Task statement -> Please copy the lines from the one containing "00:00-02:00: median 11.4, box" to the one containing "04:00-06:00: median 8.8, box", including both of those lines.

Records for this exercise ->
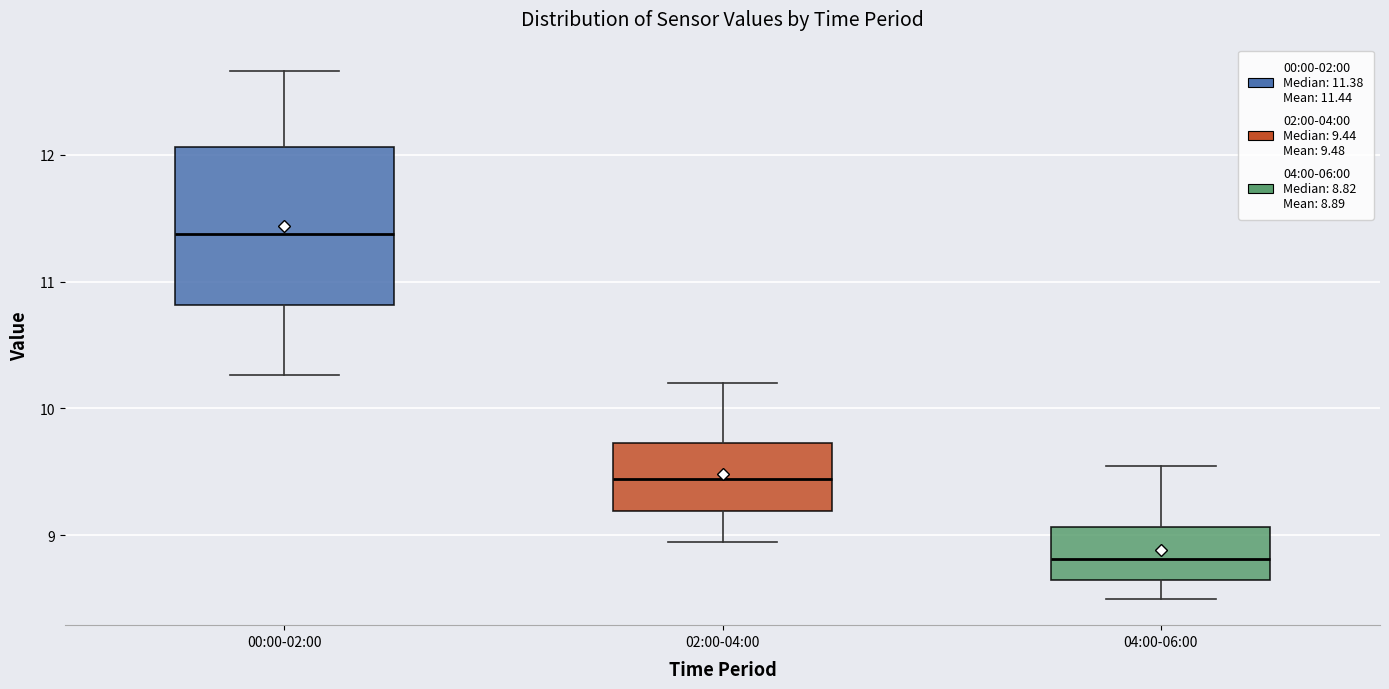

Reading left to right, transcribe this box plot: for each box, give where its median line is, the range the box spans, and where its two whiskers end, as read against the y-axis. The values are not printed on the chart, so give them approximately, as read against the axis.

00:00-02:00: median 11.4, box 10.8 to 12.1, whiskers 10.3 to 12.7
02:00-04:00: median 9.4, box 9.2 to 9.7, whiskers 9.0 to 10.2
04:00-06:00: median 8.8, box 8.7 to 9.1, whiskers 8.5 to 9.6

...

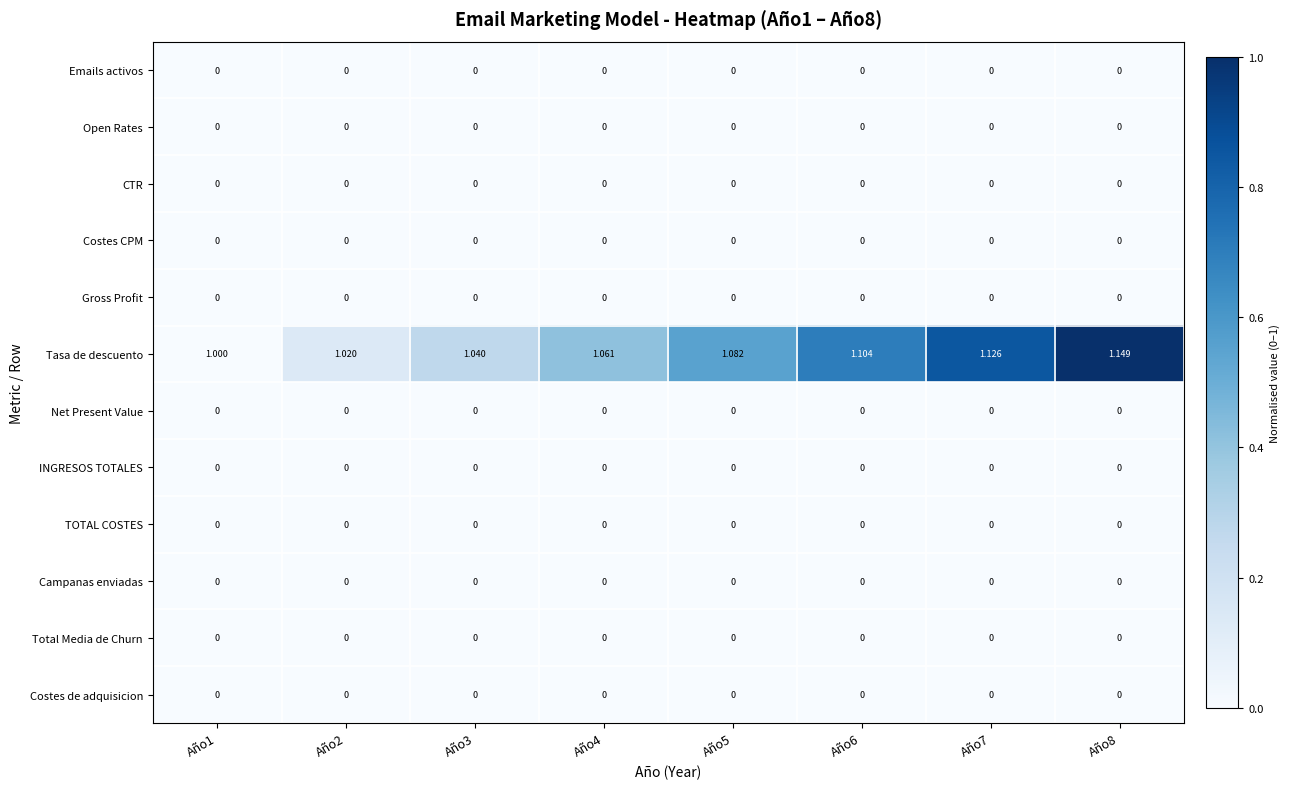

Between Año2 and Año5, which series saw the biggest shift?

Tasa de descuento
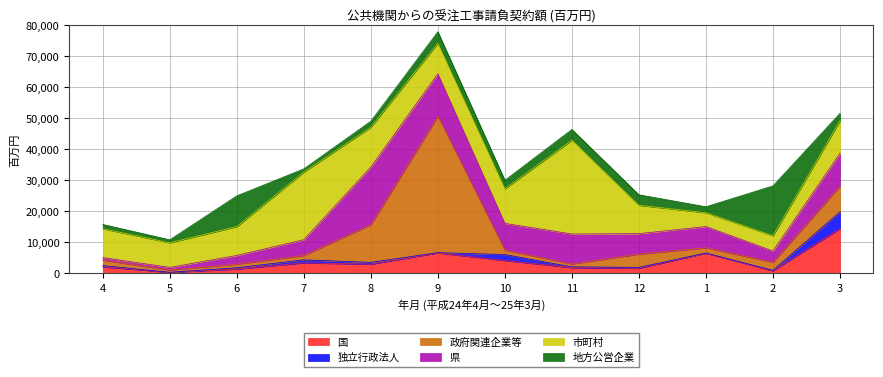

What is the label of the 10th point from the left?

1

Solution to the problem ->
00:00-02:00: median 11.4, box 10.8 to 12.1, whiskers 10.3 to 12.7
02:00-04:00: median 9.4, box 9.2 to 9.7, whiskers 9.0 to 10.2
04:00-06:00: median 8.8, box 8.7 to 9.1, whiskers 8.5 to 9.6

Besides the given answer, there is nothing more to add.